TSMC, Taiwan Semiconductor Manufacturing Company, has today certified the Synopsys intellectual property tools that it will use to develop and bring 7nm chipsets to the market. TSMC is in battle with other chipset foundries in a race to the smallest commercially available chipset, because the smaller the chipset, the lower the power consumption, heat output and theoretically quicker the chipset can run. This is because the smaller the chipset, the less voltage that is needed in order to drive electrons across a shorter space (thus cutting down the time it takes for them to travel). Both power consumption and heat output are proportional to the square of the voltage applied, so a comparatively small reduction in the volts used as part of a chipset, the end benefit is relatively large. TSMC explained that their 7nm FinFET chipset designs include a number of advanced features such as parametric on chip variation (POCV), advanced waveform propagation (AWP) and liberty variation format (LVF).
TSMC has effectively signed off the Synopsys digital and custom implementation tools for the new, smaller chipset technology and the company has multiple chip designs already in development by early adopter customers. The advantage of using the Synopsys solution is that it means multiple customers can benefit from the new manufacturing size using IC Compiler II and the Galaxy design platform. In short, it should allow customers to design new 7nm chipsets and bring them to market at an accelerated rate. As for when TSMC is planning to produce 7nm chipsets, the company explained that it should be producing risk production chips by the second quarter 2017. This will be too late for the 2017 flagship devices, so instead we may be seeing 7nm System-on-Chips in devices the following year.

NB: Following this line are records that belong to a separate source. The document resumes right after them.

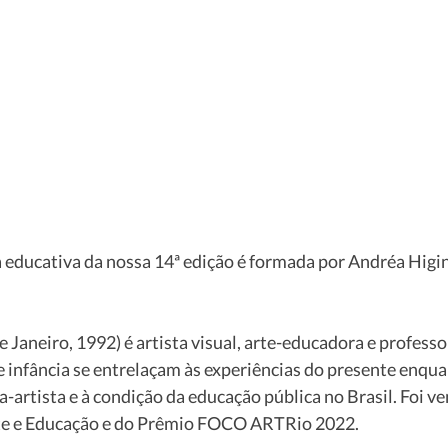
 educativa da nossa 14ª edição é formada por Andréa Higin
 Janeiro, 1992) é artista visual, arte-educadora e professo
 infância se entrelaçam às experiências do presente enqua
-artista e à condição da educação pública no Brasil. Foi v
te e Educação e do Prêmio FOCO ARTRio 2022.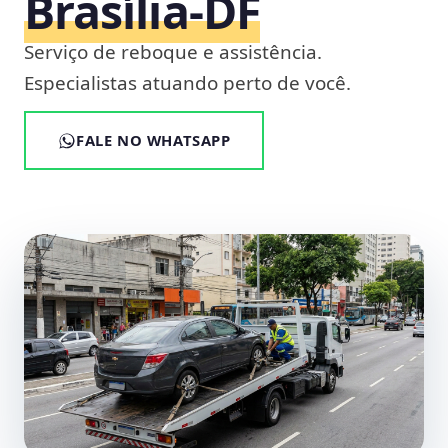
Brasília‑DF
Serviço de reboque e assistência.
Especialistas atuando perto de você.
FALE NO WHATSAPP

Samsung has recently announced that it is concentrating on 10nm chipsets first and if TSMC can manage to leapfrog Samsung’s manufacturing process, this will be good news for the chipset industry. Each reduction in manufacturing process size is incrementally more difficult than the previous generation, so the smaller our chipsets get, the more expensive the development costs. It was only eighteen months ago when the majority of chipsets were being built at the 28nm process size and Samsung’s Exynos 7420 stole a technological lead over the competition as when it was released in 2015, it was the first chipset built at the 14nm size.